Text Start Marker
Many languages distinguish between inclusive and exclusive first-person plural pronouns (“we”). The inclusive “we” specifically includes the addressee (“you and I and possibly others”), while the exclusive “we” specifically excludes the addressee (“he/she/they and I, but not you”). This grammatical distinction is called “clusivity.” While Semitic languages such as Hebrew or most Indo-European languages such as Greek or English do not make that distinction, translators of languages with that distinction have to make a choice every time they encounter “we” or a form thereof (in English: “we,” “our,” or “us”).
For this verse, translators typically select the inclusive form (including Jesus).
Source: SIL International Translation Department (1999).
Following are a number of back-translations of Matthew 22:24:
Uma: “Those Saduki people came saying to Yesus: ‘Teacher, the prophet Musa taught like this: If a man dies, yet he doesn’t have any children, his sibling must marry his widow so that the dead person will have some descendants.” (Source: Uma Back Translation)
Text End Marker
Dataset extract Start Marker
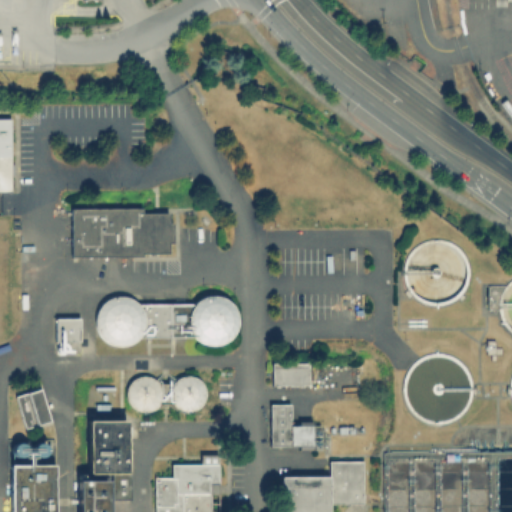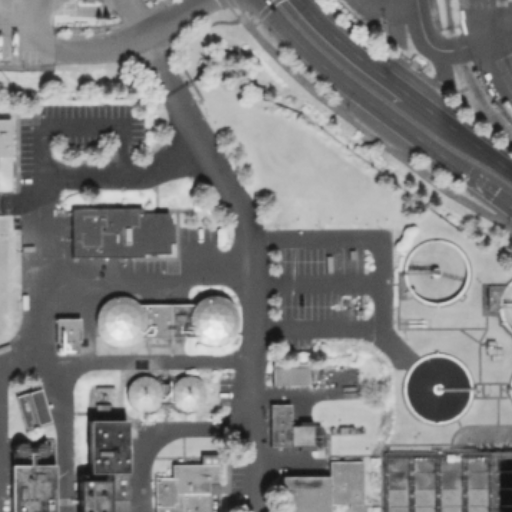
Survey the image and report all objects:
road: (131, 17)
road: (24, 34)
road: (131, 39)
road: (425, 40)
road: (347, 49)
railway: (466, 73)
road: (381, 108)
road: (81, 129)
road: (456, 132)
building: (6, 157)
road: (42, 196)
road: (21, 198)
building: (121, 234)
road: (253, 259)
road: (378, 283)
road: (315, 284)
road: (148, 289)
wastewater plant: (246, 311)
building: (214, 321)
building: (120, 323)
building: (68, 331)
road: (136, 366)
building: (290, 374)
building: (143, 395)
building: (189, 395)
building: (292, 430)
road: (164, 433)
road: (60, 440)
building: (112, 446)
building: (35, 488)
building: (183, 489)
building: (321, 489)
building: (99, 496)
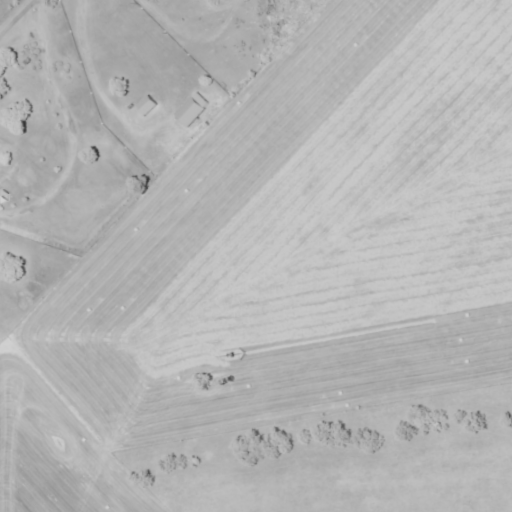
Dataset extract End Marker
**Work item A**. Based on the clusivity text, say whether each statement agrees with it, answering yes or no and quoting the deciding words: (i) Greek distinguishes between inclusive and exclusive "we." (ii) The exclusive "we" leaves out the addressee. (iii) For this verse, translators usually choose the inclusive form.
**Work item B**. Duplicate the part of the clusivity text that opens with the words "Source: SIL International" and closes with "Uma Back Translation)".
**Work item C**. In the Uma back-translation quoted in the clusivity text, what must a man's sibling do if the man dies without children?

**Exercise result A**.
(i) No: "most Indo-European languages such as Greek or English do not make that distinction"
(ii) Yes: "the exclusive “we” specifically excludes the addressee"
(iii) Yes: "For this verse, translators typically select the inclusive form (including Jesus)."

**Exercise result B**.
Source: SIL International Translation Department (1999).
Following are a number of back-translations of Matthew 22:24:
Uma: “Those Saduki people came saying to Yesus: ‘Teacher, the prophet Musa taught like this: If a man dies, yet he doesn’t have any children, his sibling must marry his widow so that the dead person will have some descendants.” (Source: Uma Back Translation)

**Exercise result C**. The sibling must marry his widow so that the dead person will have some descendants.